C’è una donna sola per
le strade deserte di Istanbul. Sta cercando di tornare a casa, ma non riesce
più a orientarsi. Le vie un tempo conosciute le sembrano deformate e
irriconoscibili. Al suo fianco un cane randagio che, fiutando il suo
smarrimento, la guida fino a un incrocio. Adesso tocca a lei scegliere la
strada da imboccare, nessuno può indicargliela: può assecondare il silenzio che
domina ovunque o può abbatterlo con la forza delle parole. Quella donna è Aslı
Erdoğan e all’alba del 16 luglio 2016, all’indomani del cruento tentativo di
colpo di stato e nonostante l’imminente repressione dei diritti civili in
Turchia, decide di non cedere all’indifferenza, ma di far sentire la propria
voce. Decide di essere la prima donna a non avere paura di spezzare quel
silenzio assordante, simbolo di un dolore troppo grande da ignorare. Perché non
può e non vuole far finta di niente di fronte alla violenza cieca di un governo
fin troppo abile nel mettere a tacere i testimoni scomodi. E sa bene che c’è
solo un modo per farlo: guardare negli occhi una realtà indicibile alla ricerca
di quelle parole che possano generare un grido di indignazione. Un grido di
denuncia contro la falsità del potere che priva i cittadini dei loro diritti.
Un grido di resilienza contro l’assurdità della condizione umana. Per non
essere complice dei colpi che hanno spezzato la vita di donne e bambini
innocenti.
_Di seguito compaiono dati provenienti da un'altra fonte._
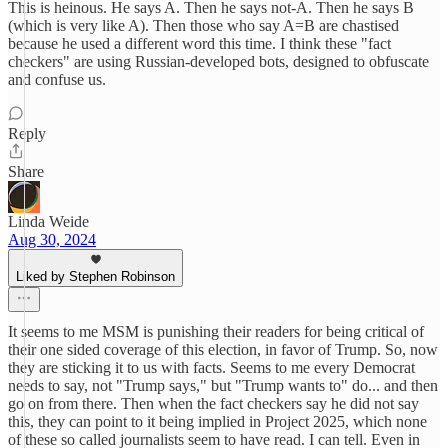
This is heinous. He says A. Then he says not-A. Then he says B
(which is very like A). Then those who say A=B are chastised
because he used a different word this time. I think these "fact
checkers" are using Russian-developed bots, designed to obfuscate
and confuse us.
Reply
Share
Linda Weide
Aug 30, 2024
Liked by Stephen Robinson
It seems to me MSM is punishing their readers for being critical of
their one sided coverage of this election, in favor of Trump. So, now
they are sticking it to us with facts. Seems to me every Democrat
needs to say, not "Trump says," but "Trump wants to" do... and then
go on from there. Then when the fact checkers say he did not say
this, they can point to it being implied in Project 2025, which none
of these so called journalists seem to have read. I can tell. Even in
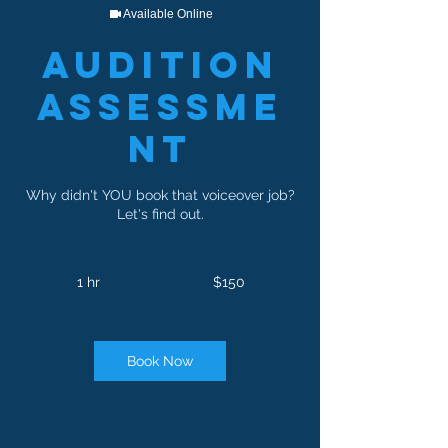
Available Online
Audition
Assessme
nt
Why didn't YOU book that voiceover job?
Let's find out.
150
US
1 hr
1
$150
dollars
h
Book Now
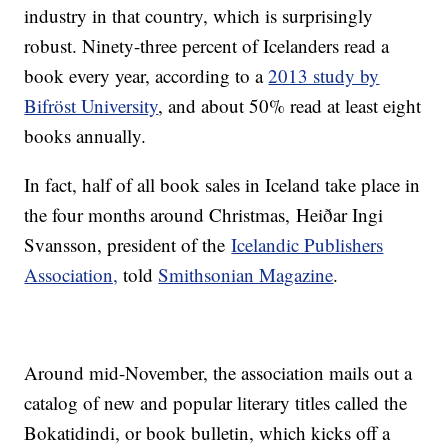
industry in that country, which is surprisingly
robust. Ninety-three percent of Icelanders read a
book every year, according to a
2013 study by
Bifröst University
, and about 50% read at least eight
books annually.
In fact, half of all book sales in Iceland take place in
the four months around Christmas, Heiðar Ingi
Svansson, president of the
Icelandic Publishers
Association,
told
Smithsonian Magazine
.
Around mid-November, the association mails out a
catalog of new and popular literary titles called the
Bokatidindi, or book bulletin, which kicks off a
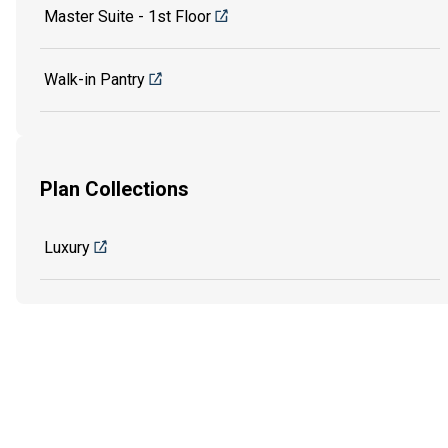
Master Suite - 1st Floor
Walk-in Pantry
Plan Collections
Luxury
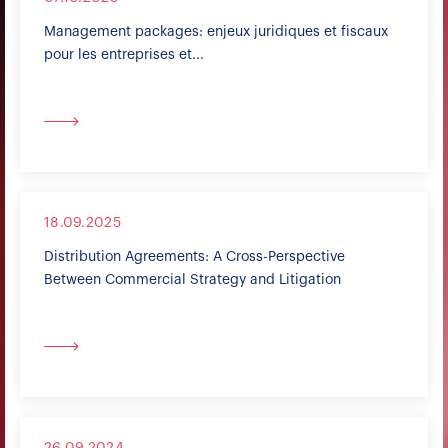
Management packages: enjeux juridiques et fiscaux
pour les entreprises et...
18.09.2025
Distribution Agreements: A Cross-Perspective
Between Commercial Strategy and Litigation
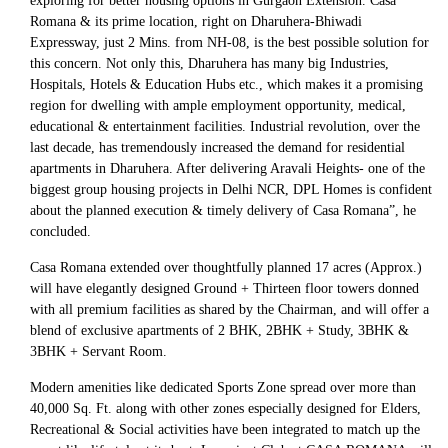
exploring for better housing options in Gurgaon Extension. Casa
Romana & its prime location, right on Dharuhera-Bhiwadi
Expressway, just 2 Mins. from NH-08, is the best possible solution for
this concern. Not only this, Dharuhera has many big Industries,
Hospitals, Hotels & Education Hubs etc., which makes it a promising
region for dwelling with ample employment opportunity, medical,
educational & entertainment facilities. Industrial revolution, over the
last decade, has tremendously increased the demand for residential
apartments in Dharuhera. After delivering Aravali Heights- one of the
biggest group housing projects in Delhi NCR, DPL Homes is confident
about the planned execution & timely delivery of Casa Romana”, he
concluded.
Casa Romana extended over thoughtfully planned 17 acres (Approx.)
will have elegantly designed Ground + Thirteen floor towers donned
with all premium facilities as shared by the Chairman, and will offer a
blend of exclusive apartments of 2 BHK, 2BHK + Study, 3BHK &
3BHK + Servant Room.
Modern amenities like dedicated Sports Zone spread over more than
40,000 Sq. Ft. along with other zones especially designed for Elders,
Recreational & Social activities have been integrated to match up the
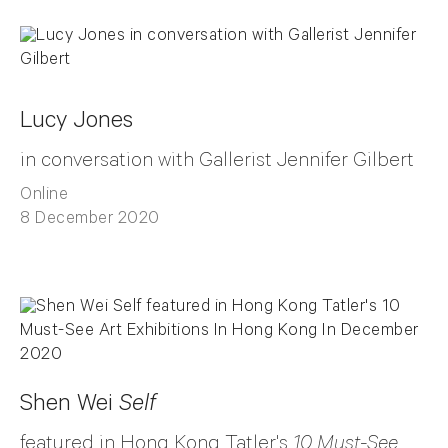
Lucy Jones
in conversation with Gallerist Jennifer Gilbert
Online
8 December 2020
Shen Wei
Self
featured in Hong Kong Tatler's
10 Must-See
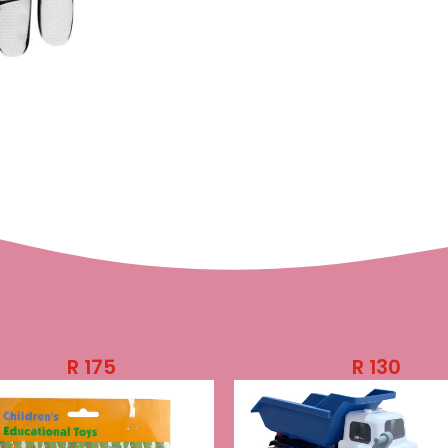
R
175
R
130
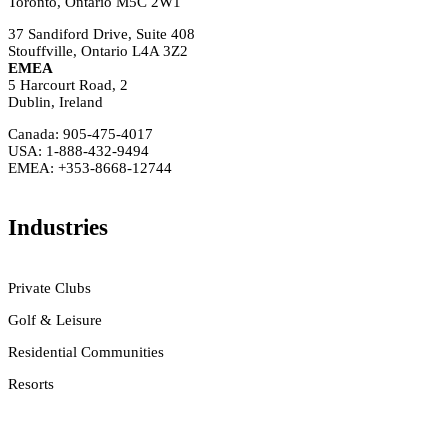
Toronto, Ontario M5C 2W1
37 Sandiford Drive, Suite 408
Stouffville, Ontario L4A 3Z2
EMEA
5 Harcourt Road, 2
Dublin, Ireland
Canada: 905-475-4017
USA: 1-888-432-9494
EMEA: +353-8668-12744
Industries
Private Clubs
Golf & Leisure
Residential Communities
Resorts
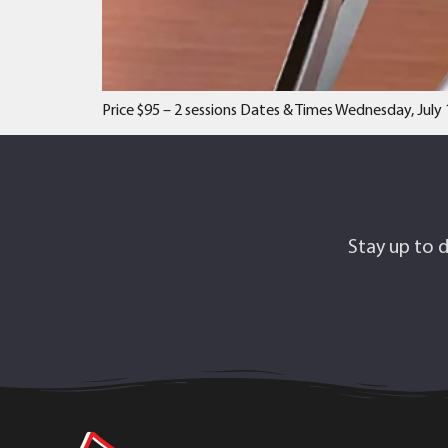
Price $95 – 2 sessions Dates & Times Wednesday, July 
Stay up to d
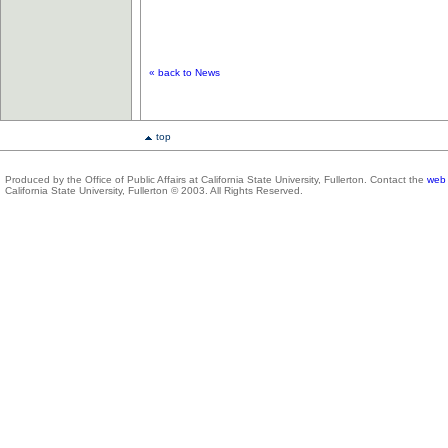
«
back to News
top
Produced by the Office of Public Affairs at California State University, Fullerton. Contact the
web 
California State University, Fullerton © 2003. All Rights Reserved.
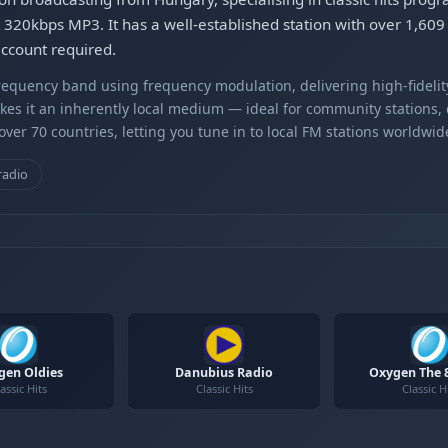
at 320kbps MP3. It has a well-established station with over 1,609
account required.
equency band using frequency modulation, delivering high-fidelity
kes it an inherently local medium — ideal for community stations,
er 70 countries, letting you tune in to local FM stations worldwid
radio
gen Oldies
Danubius Radio
Oxygen The 8
assic Hits
Classic Hits
Classic H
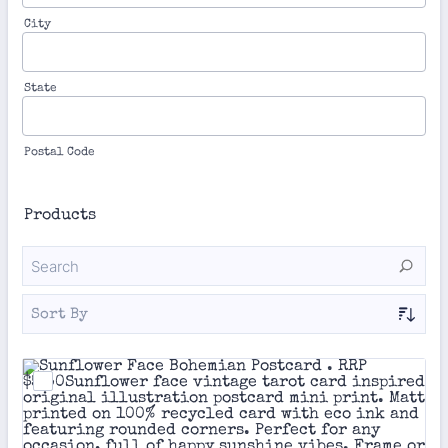
City
State
Postal Code
Products
Sort By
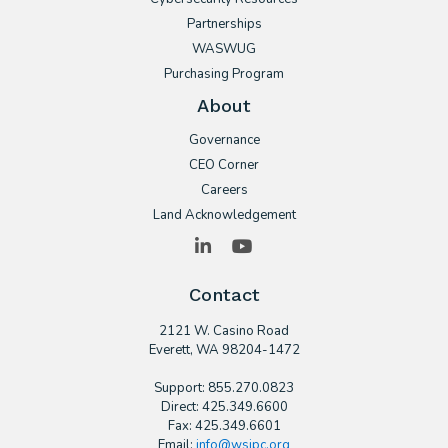
Partnerships
WASWUG
Purchasing Program
About
Governance
CEO Corner
Careers
Land Acknowledgement
LinkedIn
YouTube
Contact
2121 W. Casino Road
​Everett, WA 98204-1472
Support: 855.270.0823
Direct: 425.349.6600
Fax: 425.349.6601
Email:
info@wsipc.org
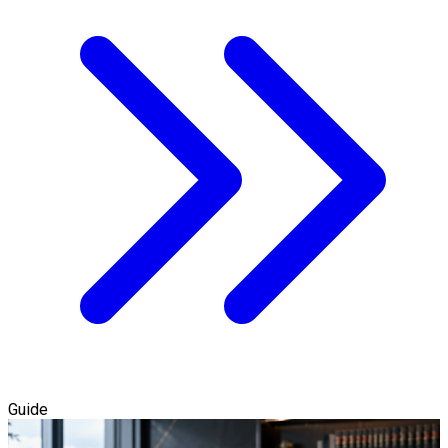
Guide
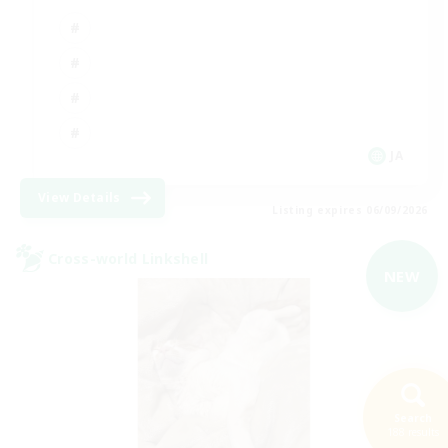
JA
View Details
Listing expires 06/09/2026
Cross-world Linkshell
NEW
Search
188 results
Per non decidere della sorte di centinaia di uomini che con fatica e
dignità cercano di rialzare la testa sotto cumuli di macerie. Per colmare quel
vuoto lasciato da uno stato tiranno e restituire a ogni singolo cittadino,
senza distinzione, ciò che gli spetta di diritto: libertà, uguaglianza, verità.
Nell’agosto 2016, proprio a seguito della sua attività di scrittrice, Aslı
Erdoğan è stata arrestata e ha trascorso 136 giorni nella prigione di Bakırköy.
Il suo unico delitto: aver osato rivendicare dalle colonne di un giornale
pro-curdo la libertà di opinione e di denuncia degli orrori del governo.
Neppure il silenzio è più tuo raccoglie alcune delle sue pagine più belle nelle
quali la scrittrice e giornalista diventa emblema della resistenza femminile e
grida gli ideali che animano la propria lotta intellettuale e assoluta. Nella
speranza che quest’opera possa davvero sgretolare il silenzio, almeno là dove
le sue parole hanno ancora diritto di cittadinanza.